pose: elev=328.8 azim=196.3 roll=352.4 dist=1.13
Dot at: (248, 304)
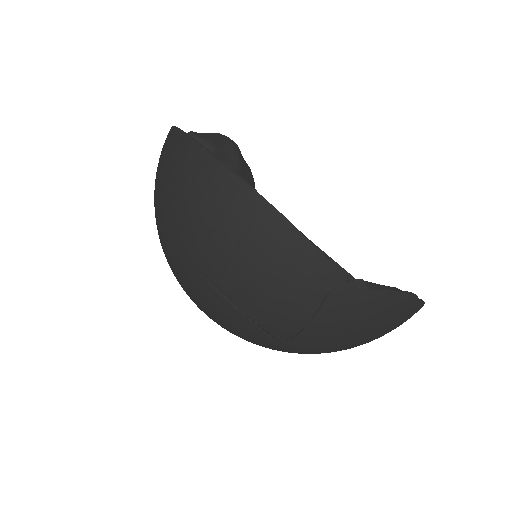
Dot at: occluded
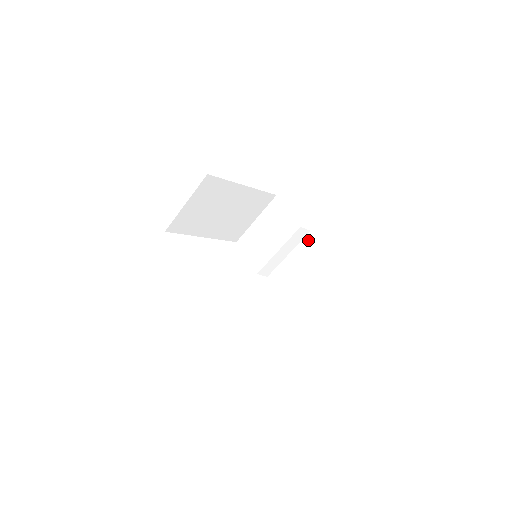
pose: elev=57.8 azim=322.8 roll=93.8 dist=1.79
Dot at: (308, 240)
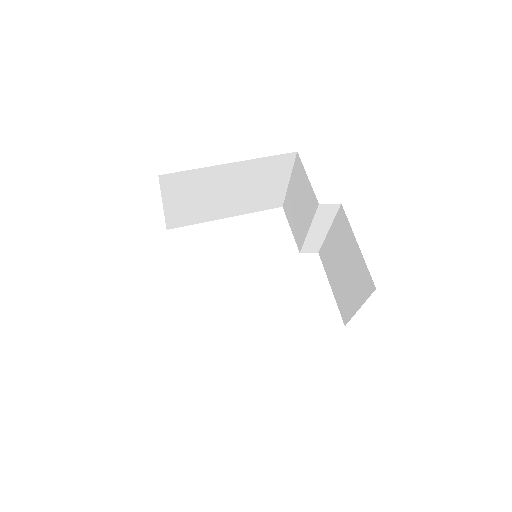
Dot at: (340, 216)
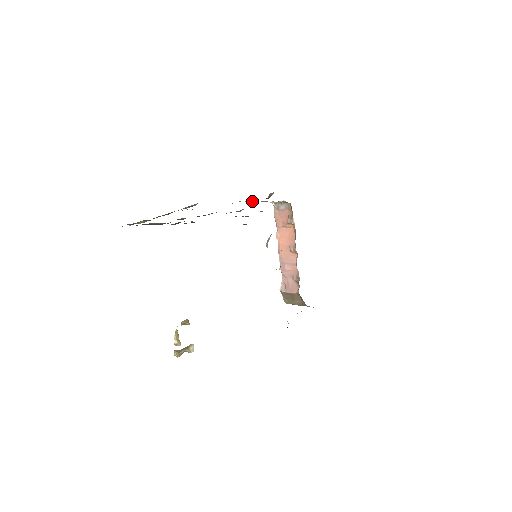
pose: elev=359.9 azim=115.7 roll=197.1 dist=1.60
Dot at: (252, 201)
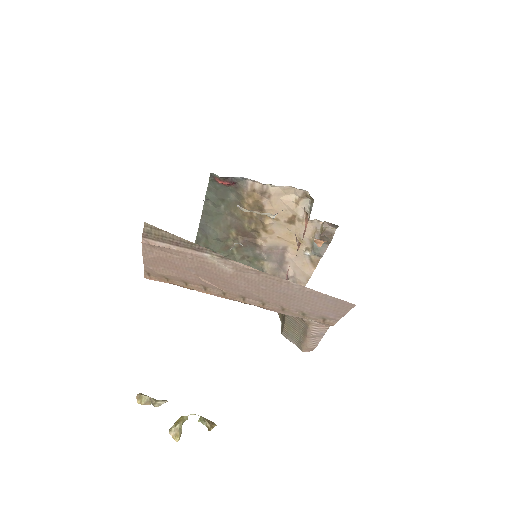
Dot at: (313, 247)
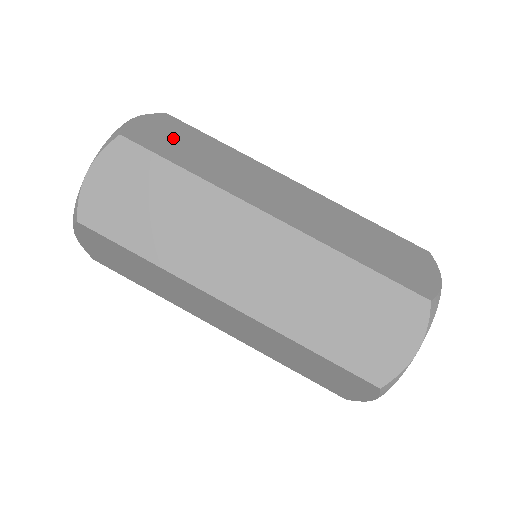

====================

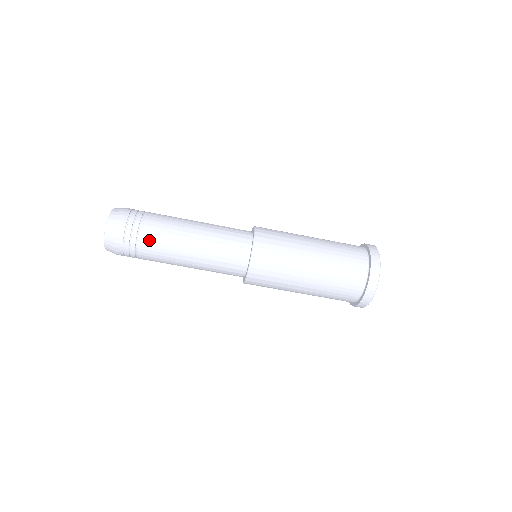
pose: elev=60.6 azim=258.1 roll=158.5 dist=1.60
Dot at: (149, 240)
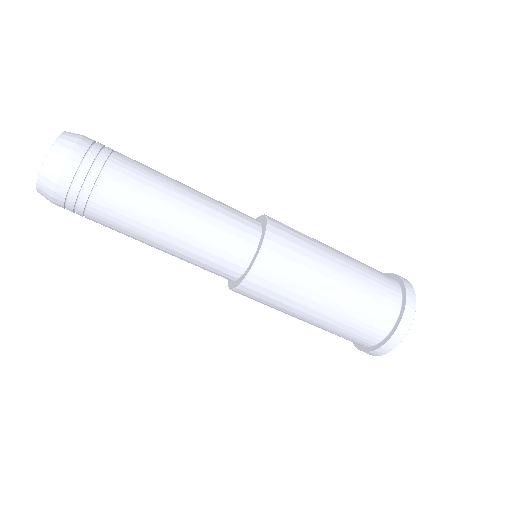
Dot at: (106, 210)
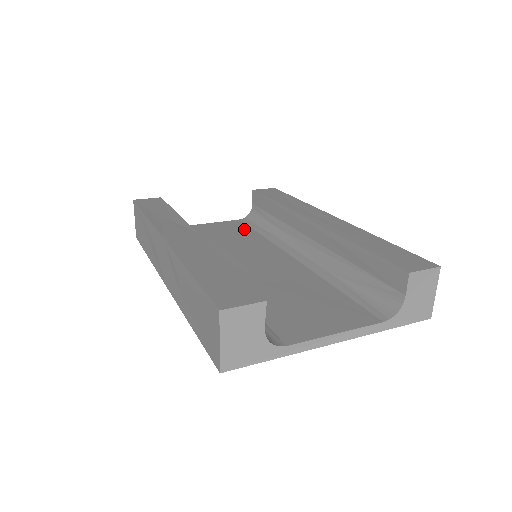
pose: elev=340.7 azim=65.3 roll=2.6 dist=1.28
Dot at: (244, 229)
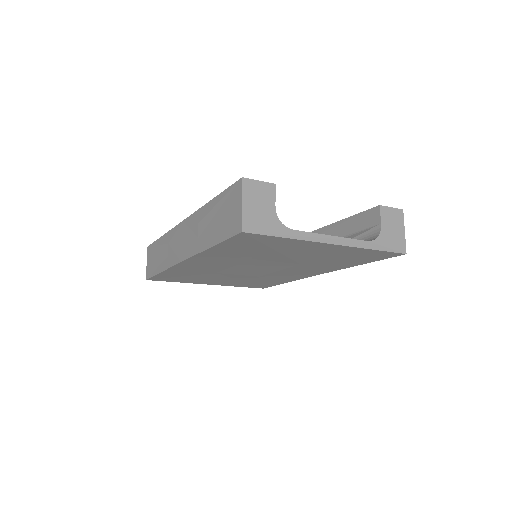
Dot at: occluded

====================

Copy out, word for word, the lines of the items above, starting with the line that contains "pose: elev=328.8 azim=196.3" and going on through the line that contains "Dot at: (340, 216)". Leave out the pictures.

pose: elev=328.8 azim=196.3 roll=352.4 dist=1.13
Dot at: (248, 304)
Dot at: occluded
pose: elev=57.8 azim=322.8 roll=93.8 dist=1.79
Dot at: (308, 240)
Dot at: (340, 216)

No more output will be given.